By John Massey (not verified) on 15 Jun 2015 #permalink

I forgot to mention Ex Machina. It got a varied critical reception, but I think it's a very good film.

By John Massey (not verified) on 16 Jun 2015 #permalink

I'm going to give Project Almanac a miss, on the assumption that it's drek, which seems likely.

I'm thinking about Chappie - same director as District 9, so it could have possibilities. It's one to ignore the critics on - if you liked District 9 like I did, I think there's a fair chance this could be worth it.

By John Massey (not verified) on 16 Jun 2015 #permalink

I should say that the only critic I saw who panned Ex Machina was MaryJanice Davidson of USA Today, but I disagree strongly with every single thing that woman has written that I have ever read. I should probably read all of her film reviews and then watch the ones she really doesn't like. I agree with another critic who called Ex Machina intelligent science fiction.

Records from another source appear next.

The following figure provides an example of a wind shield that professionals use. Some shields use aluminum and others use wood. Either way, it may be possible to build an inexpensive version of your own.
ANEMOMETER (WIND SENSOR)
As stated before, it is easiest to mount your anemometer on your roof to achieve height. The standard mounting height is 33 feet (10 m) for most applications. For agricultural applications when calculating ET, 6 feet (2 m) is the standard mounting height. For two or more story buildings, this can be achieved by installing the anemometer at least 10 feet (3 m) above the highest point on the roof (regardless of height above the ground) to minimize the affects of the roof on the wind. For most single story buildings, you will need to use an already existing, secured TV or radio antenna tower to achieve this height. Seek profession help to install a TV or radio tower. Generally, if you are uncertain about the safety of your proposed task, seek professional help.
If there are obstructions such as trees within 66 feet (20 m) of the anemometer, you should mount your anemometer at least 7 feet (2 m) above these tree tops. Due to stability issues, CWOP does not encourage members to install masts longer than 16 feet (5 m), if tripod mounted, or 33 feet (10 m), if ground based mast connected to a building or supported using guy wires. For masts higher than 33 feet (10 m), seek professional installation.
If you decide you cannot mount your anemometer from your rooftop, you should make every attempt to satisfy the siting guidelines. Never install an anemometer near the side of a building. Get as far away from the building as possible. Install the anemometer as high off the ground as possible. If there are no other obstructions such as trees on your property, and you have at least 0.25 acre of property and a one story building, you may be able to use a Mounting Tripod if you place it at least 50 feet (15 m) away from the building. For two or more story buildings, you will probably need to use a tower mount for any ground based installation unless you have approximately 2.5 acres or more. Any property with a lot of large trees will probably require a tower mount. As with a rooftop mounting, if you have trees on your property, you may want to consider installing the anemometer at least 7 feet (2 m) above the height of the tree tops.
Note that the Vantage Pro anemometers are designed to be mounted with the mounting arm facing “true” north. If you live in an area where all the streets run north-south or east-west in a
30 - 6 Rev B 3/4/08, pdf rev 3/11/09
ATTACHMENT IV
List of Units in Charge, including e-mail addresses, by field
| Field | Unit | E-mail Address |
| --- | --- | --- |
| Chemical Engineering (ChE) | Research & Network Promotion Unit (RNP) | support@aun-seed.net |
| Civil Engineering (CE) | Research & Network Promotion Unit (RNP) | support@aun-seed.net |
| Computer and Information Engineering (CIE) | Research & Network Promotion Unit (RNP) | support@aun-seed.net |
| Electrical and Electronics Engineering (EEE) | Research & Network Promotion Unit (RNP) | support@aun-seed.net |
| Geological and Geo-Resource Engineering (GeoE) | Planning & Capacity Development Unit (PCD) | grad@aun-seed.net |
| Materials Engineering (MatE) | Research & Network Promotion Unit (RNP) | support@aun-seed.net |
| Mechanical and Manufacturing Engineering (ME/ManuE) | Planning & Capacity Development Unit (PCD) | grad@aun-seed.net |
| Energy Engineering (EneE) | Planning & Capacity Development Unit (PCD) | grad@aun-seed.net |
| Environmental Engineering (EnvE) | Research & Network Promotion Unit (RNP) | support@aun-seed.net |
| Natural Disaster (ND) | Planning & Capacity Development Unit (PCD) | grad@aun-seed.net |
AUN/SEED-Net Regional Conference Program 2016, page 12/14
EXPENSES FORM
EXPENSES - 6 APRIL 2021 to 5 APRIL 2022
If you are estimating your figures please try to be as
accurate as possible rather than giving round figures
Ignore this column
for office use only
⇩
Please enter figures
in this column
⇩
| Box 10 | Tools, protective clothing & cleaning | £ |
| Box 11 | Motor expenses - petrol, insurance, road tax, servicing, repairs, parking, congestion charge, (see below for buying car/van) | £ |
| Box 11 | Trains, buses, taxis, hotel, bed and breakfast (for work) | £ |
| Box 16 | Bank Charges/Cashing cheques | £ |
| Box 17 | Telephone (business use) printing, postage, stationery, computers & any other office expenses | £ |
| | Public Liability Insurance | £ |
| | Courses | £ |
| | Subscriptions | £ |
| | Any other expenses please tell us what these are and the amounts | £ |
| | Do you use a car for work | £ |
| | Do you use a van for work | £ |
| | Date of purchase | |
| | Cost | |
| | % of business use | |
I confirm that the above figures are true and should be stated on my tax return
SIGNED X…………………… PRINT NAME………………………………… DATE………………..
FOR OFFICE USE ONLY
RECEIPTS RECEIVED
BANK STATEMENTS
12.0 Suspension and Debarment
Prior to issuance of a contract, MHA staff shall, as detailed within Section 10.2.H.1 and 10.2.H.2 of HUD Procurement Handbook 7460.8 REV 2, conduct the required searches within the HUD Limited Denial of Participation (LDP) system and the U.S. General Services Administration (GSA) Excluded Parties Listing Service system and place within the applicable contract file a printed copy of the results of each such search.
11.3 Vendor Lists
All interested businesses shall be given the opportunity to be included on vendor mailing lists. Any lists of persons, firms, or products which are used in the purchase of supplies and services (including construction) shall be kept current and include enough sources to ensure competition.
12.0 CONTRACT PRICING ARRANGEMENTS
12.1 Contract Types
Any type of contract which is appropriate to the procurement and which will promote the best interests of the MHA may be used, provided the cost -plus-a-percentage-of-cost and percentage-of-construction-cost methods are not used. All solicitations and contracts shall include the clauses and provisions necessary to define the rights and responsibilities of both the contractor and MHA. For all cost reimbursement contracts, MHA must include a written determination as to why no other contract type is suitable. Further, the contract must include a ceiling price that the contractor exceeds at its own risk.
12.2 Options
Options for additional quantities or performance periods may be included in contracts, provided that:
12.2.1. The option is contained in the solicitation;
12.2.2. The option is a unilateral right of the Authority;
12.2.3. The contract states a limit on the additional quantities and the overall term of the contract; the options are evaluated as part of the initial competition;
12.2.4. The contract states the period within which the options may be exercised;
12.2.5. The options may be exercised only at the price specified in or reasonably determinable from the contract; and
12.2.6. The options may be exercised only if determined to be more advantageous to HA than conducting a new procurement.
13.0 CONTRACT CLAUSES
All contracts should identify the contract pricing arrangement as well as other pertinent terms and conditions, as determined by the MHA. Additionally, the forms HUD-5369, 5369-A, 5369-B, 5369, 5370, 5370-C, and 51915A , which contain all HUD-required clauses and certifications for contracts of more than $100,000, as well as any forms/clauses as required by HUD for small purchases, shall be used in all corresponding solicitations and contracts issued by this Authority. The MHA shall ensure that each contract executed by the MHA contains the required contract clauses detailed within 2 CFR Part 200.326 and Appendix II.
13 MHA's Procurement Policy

By John Massey (not verified) on 16 Jun 2015 #permalink

It's been many years since I have seen a movie in a theater. The nearest such is at the regional mall, about 20 minutes drive from where I live. There used to be closer places than that, but they all closed in the aughts. And US-style shopping malls are not places I like to visit--sometimes I need to go there to get something, but if I am making a discretionary trip, there are other places I'd rather go.

By Eric Lund (not verified) on 16 Jun 2015 #permalink

Our nearest movie theatre is in a converted 1909 factory building next to a little mall. But we usually go into town (Stockholm) for a really big screen or an art-house flick.

I don't recall the last time I was in a movie theatre. A lot of the movie theatres in Hong Kong have died since people can rent films online to watch at home. There is one big movie theatre in the middle of town that has been frozen mid-construction for at least the last 4 years. It is just sitting there half-built.

I watch all films on a wide screen at home. I never watch TV except when there is tennis on cable, so I can usually get through one film every night after work. Which means I watch an awful load of rubbish for the occasional gem.

Wimbledon starts 29 June, so that will put a stop to my compulsive movie watching for a couple of weeks while I'm in compulsive tennis watching mode.